Of the great Siege of Rome, which began on that day, early in March, 537, and lasted a year and nine days, till March, 538, a siege perhaps the most memorable of all that "Roma Æterna" has seen and has groaned under, as part of the penalty of her undying greatness, it will be impossible here to give even a meagre outline. The events of those wonderful 374 days are chronicled almost with the graphic minuteness of a Kinglake by a man whom we may call the literary assessor of Belisarius, the rhetorician Procopius of Cæsarea. One or two incidents of the siege may be briefly noticed here, and then we must hasten onwards to its close.

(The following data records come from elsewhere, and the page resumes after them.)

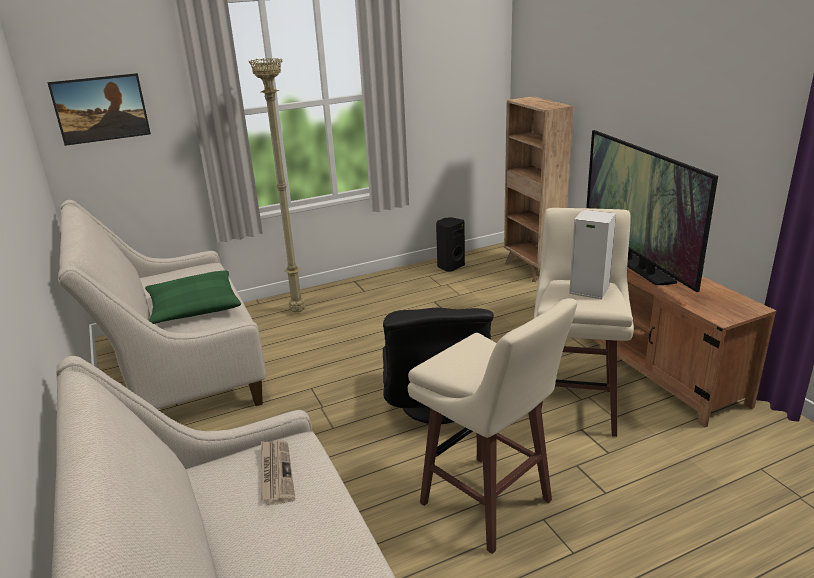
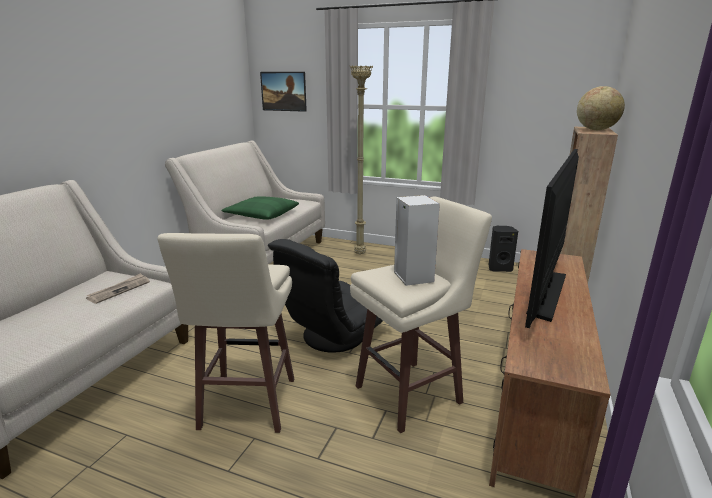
camera: 45 degrees right, 5 degrees down
(539, 102) = (596, 130): none -> globe

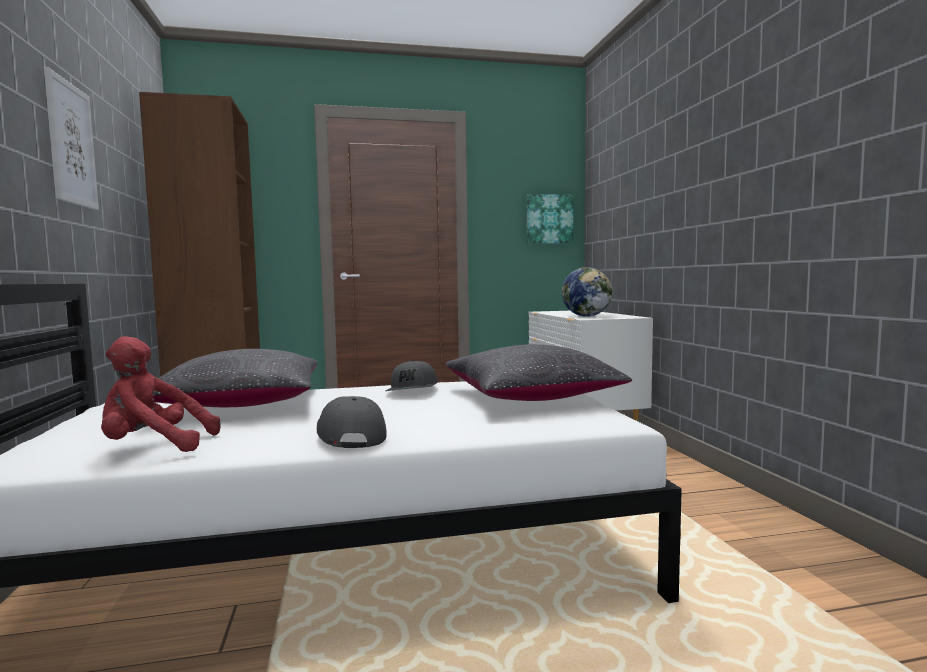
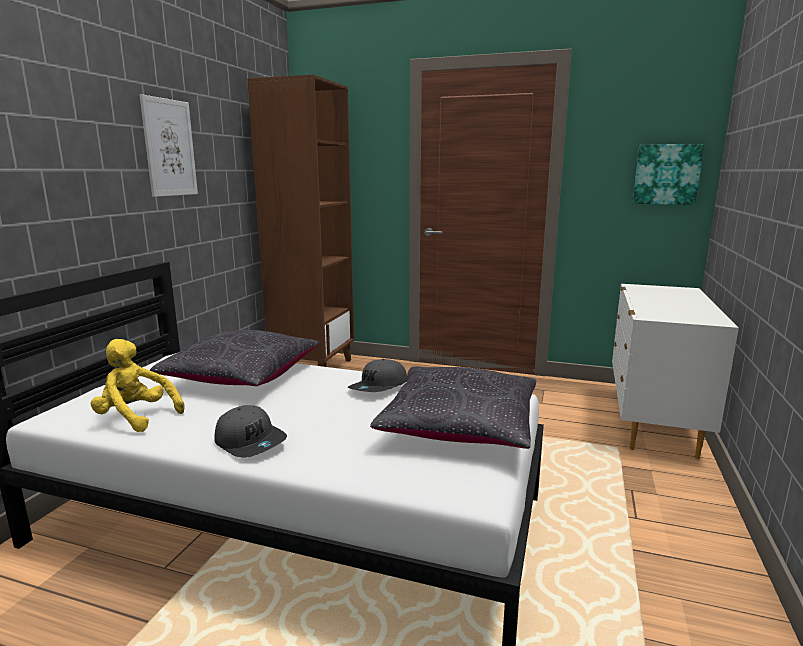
camera: 30 degrees right, 10 degrees up
(154, 447) = (136, 417): red plush toy -> yellow plush toy
(350, 435) = (251, 442): grey cap -> grey cap turned 120 degrees clockwise
(586, 316) = (660, 309): globe -> none

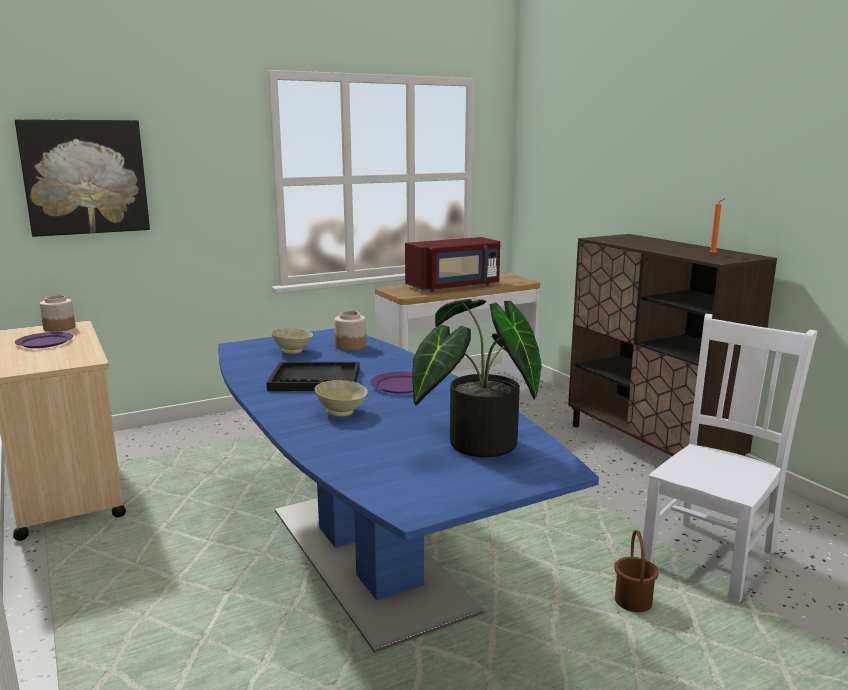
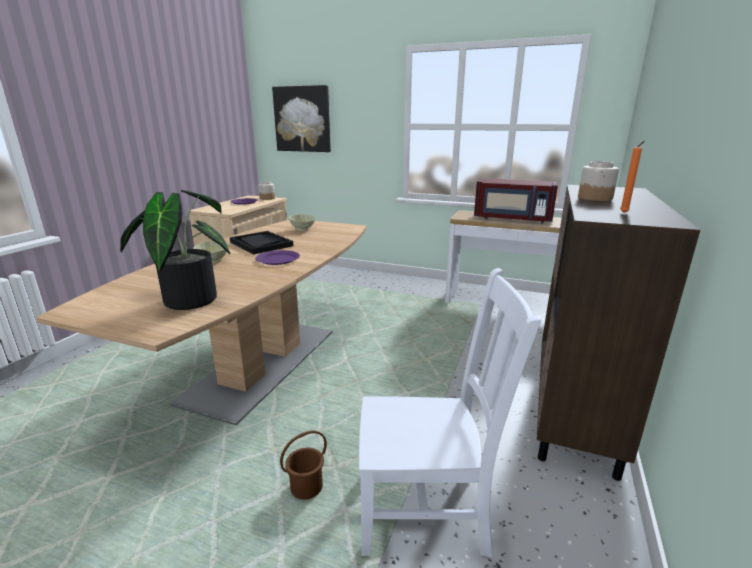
camera: 50 degrees right, 5 degrees up
(351, 346) = (333, 234): jar -> jar (595, 198)
(367, 558) = (262, 365): blue dining table -> brown dining table

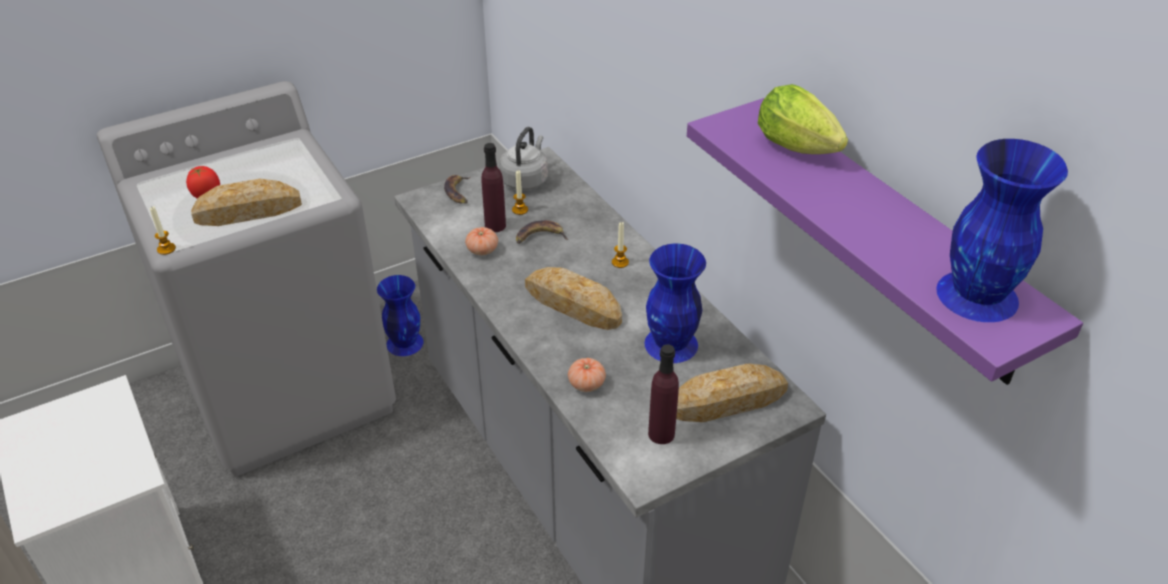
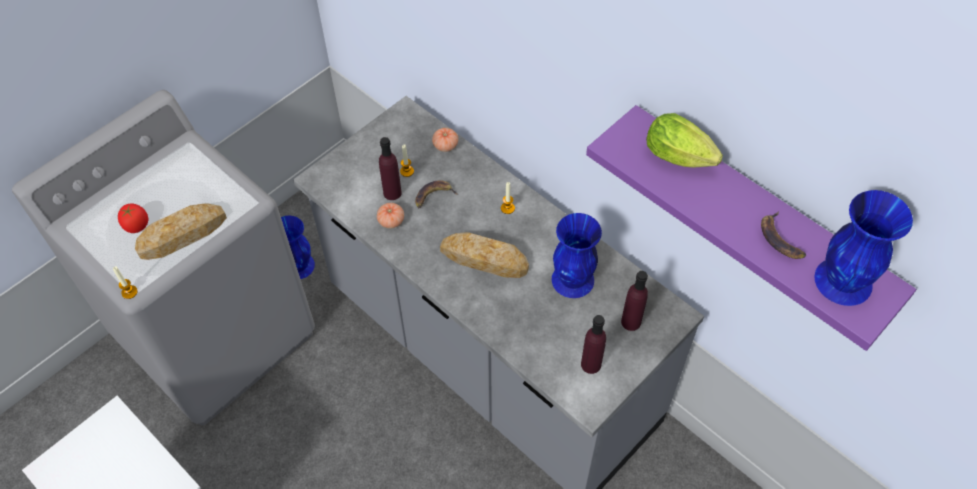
camera: 15 degrees left, 15 degrees up
(458, 192) = (347, 163): banana -> banana (780, 239)
(525, 180) = (400, 137): grey kettle -> none
(586, 384) = (520, 333): tomato -> tomato (445, 145)
(728, 400) = (631, 322): bread -> purple bottle

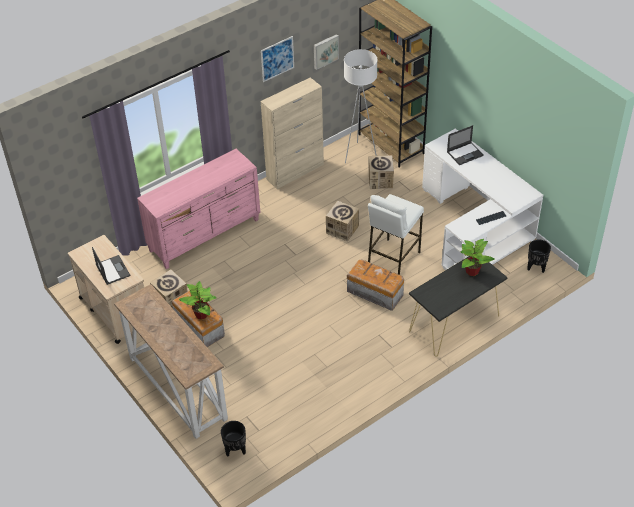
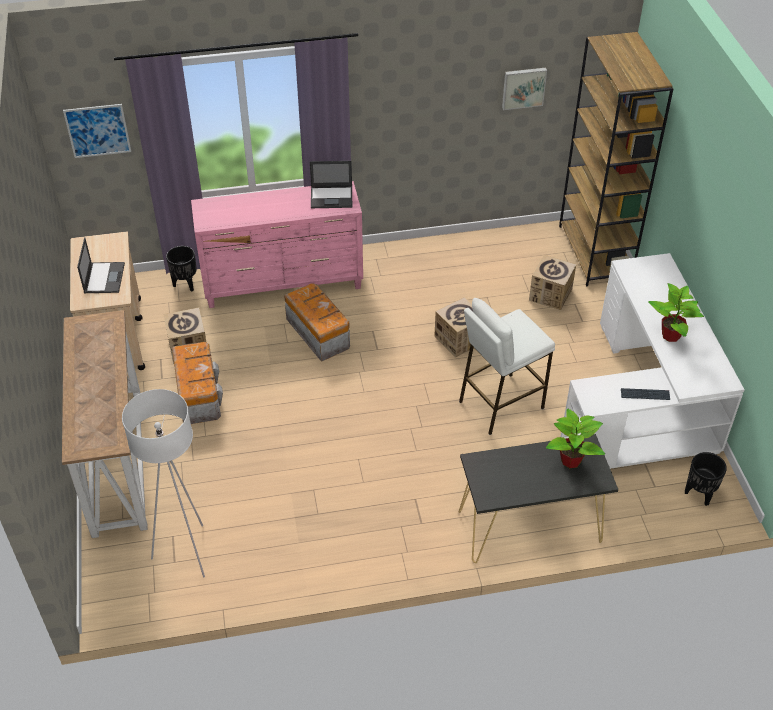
camera: 25 degrees right, 0 degrees up
(202, 314) = (194, 378): potted plant -> potted plant (671, 335)
(235, 450) = (127, 575): black planter -> black planter (185, 284)
(277, 59) = (442, 74): picture -> picture (97, 130)
(295, 172) = (447, 245): beige cabinet -> none
(360, 155) = (544, 252): white floor lamp -> white floor lamp (187, 552)
(375, 292) = (447, 439): storage box -> storage box (318, 333)
(465, 153) = (662, 291): laptop -> laptop (332, 197)

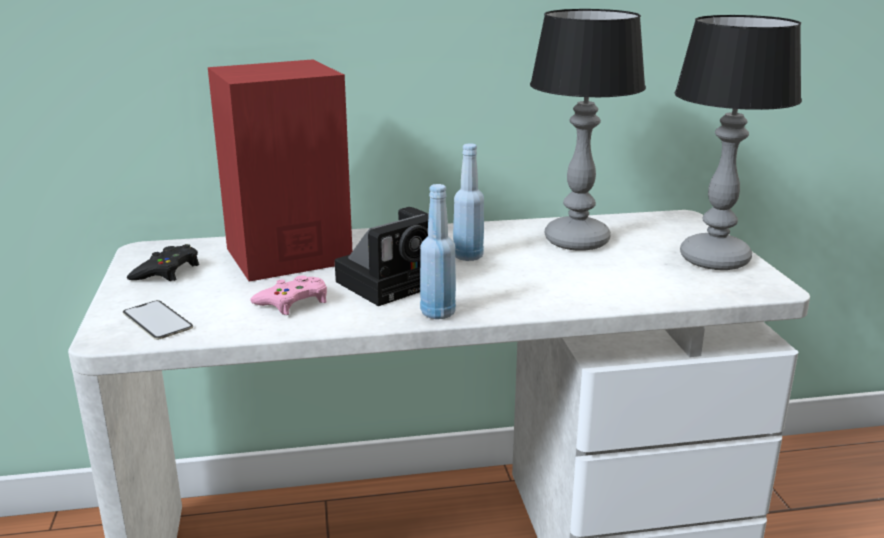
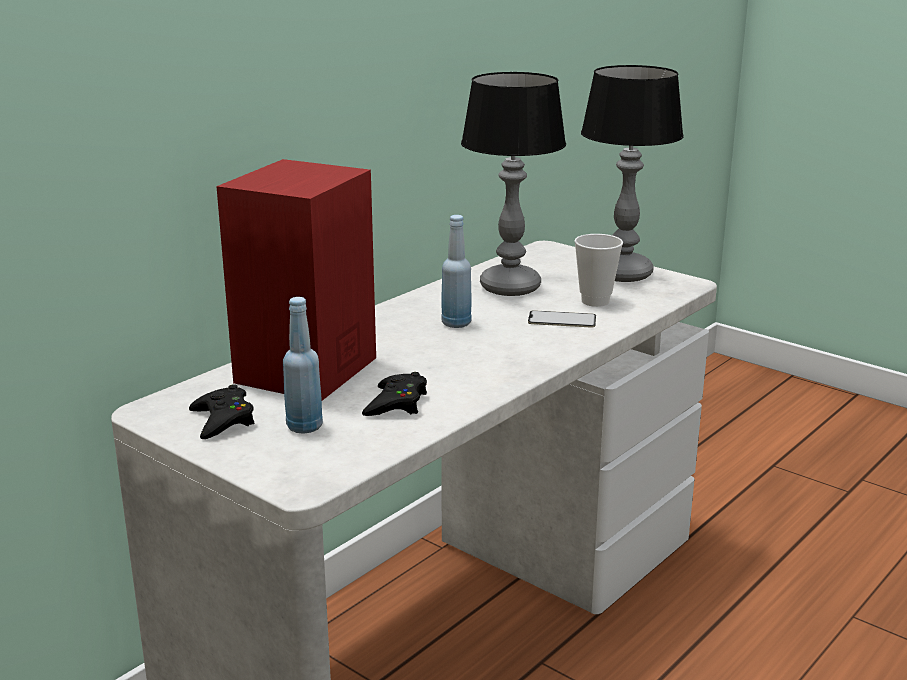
camera: 40 degrees left, 0 degrees up
(157, 320) = (314, 458): phone -> phone (562, 320)
(293, 302) = (396, 403): pink game controller -> black game controller
(396, 280) = (440, 359): camera -> none
(438, 313) = (521, 371): blue bottle -> blue bottle (304, 426)
(633, 275) = (595, 301): none -> cup

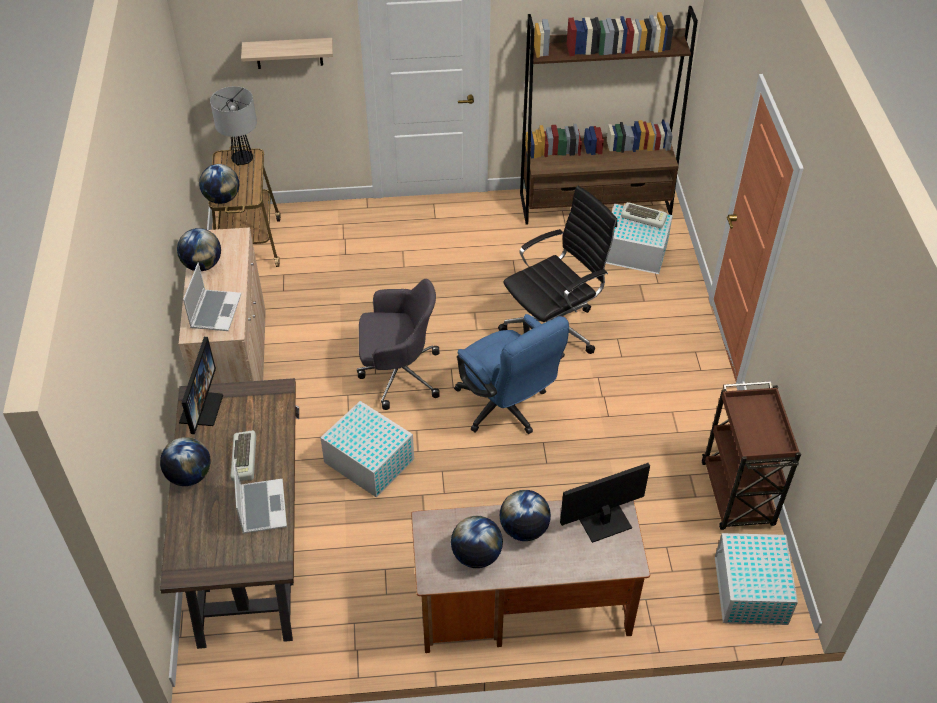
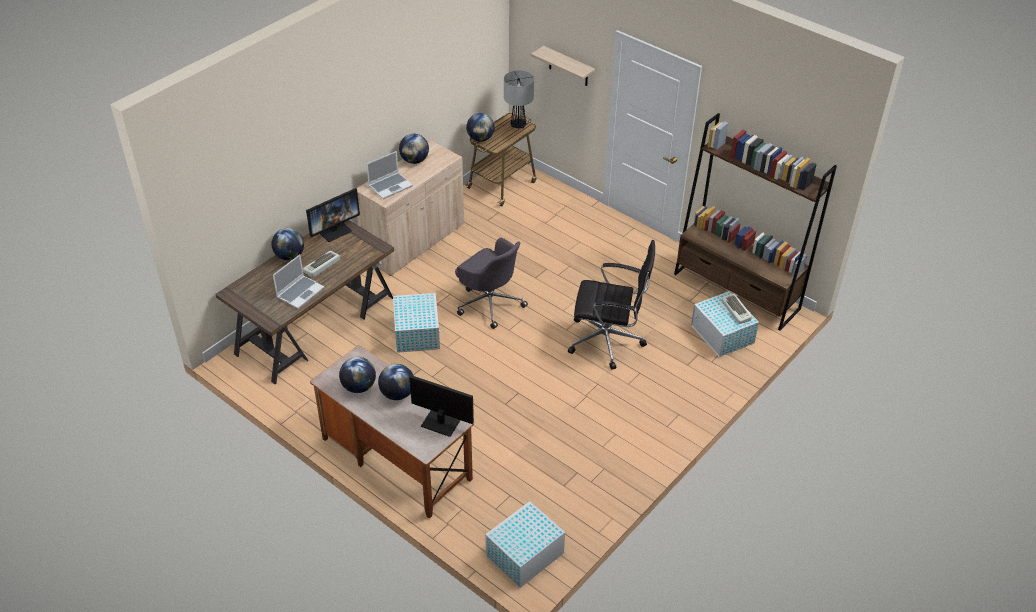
camera: 45 degrees right, 5 degrees down
(506, 409) = (522, 361): blue office chair -> none
(737, 496) = (589, 505): brown cart -> none

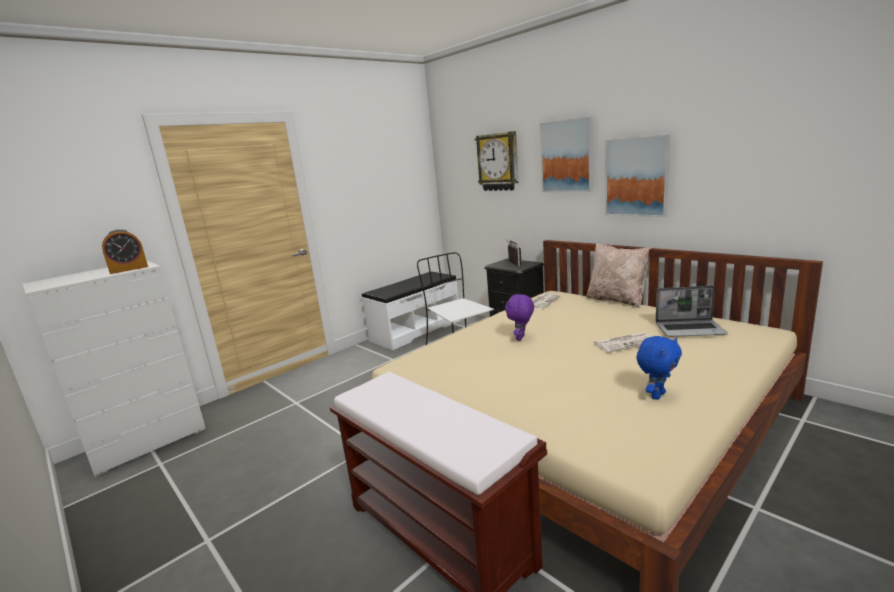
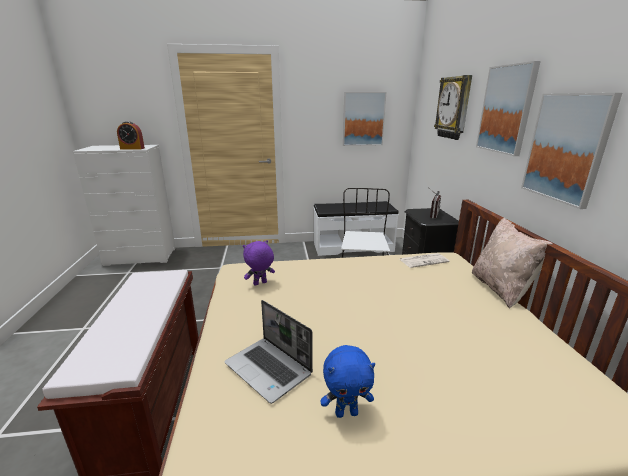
camera: 35 degrees right, 5 degrees up
(392, 186) = (363, 119): none -> picture
(521, 338) = (345, 287): purple plush toy -> purple plush toy (260, 284)
(625, 343) = (422, 338): newspaper -> none
(690, 329) = (523, 362): laptop -> laptop (269, 369)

Owing to the vast size of Rome not even the host of the Goths was able to accomplish a complete blockade of the City. They formed seven camps six on the left and one on the right bank of the Tiber, and they obstructed eight out of its four teen gates; but while the east and south sides of the City were thus pretty effectually blockaded, there were large spaces in the western circuit by which it was tolerably easy for Belisarius to receive reinforcements, to bring in occasional convoys of provisions, and to send away non-combatants who diminished his resisting power. One of the hardest blows dealt by the barbarians was their severance of the eleven great aqueducts from which Rome received its water. This privation of an element so essential to the health and comfort of the Roman under the Empire (who resorted to the bath as a modern Italian resorts to the café or the music hall), was felt as a terrible blow by all classes, and wrought a lasting change, and not a beneficial one, in the habits of the citizens, and in the sanitary condition of Rome. It also seemed likely to have an injurious effect on the food supply of the City, since the mills in which corn was ground for the daily rations of the people were turned by water-power derived from the Aqueduct of Trajan. Belisarius, however, always fertile in resource, a man who, had he lived in the nineteenth century, would assuredly have been a great engineer, contrived to make Father Tiber grind out the daily supply of flour for his Roman children. He moored two barges in the narrowest part of the stream, where the current was the strongest, put his mill-stones on board of them, and hung a water-wheel between them to turn his mills. These river water-mills continued to be used on the Tiber all through the Middle Ages, and even until they were superseded by the introduction of steam.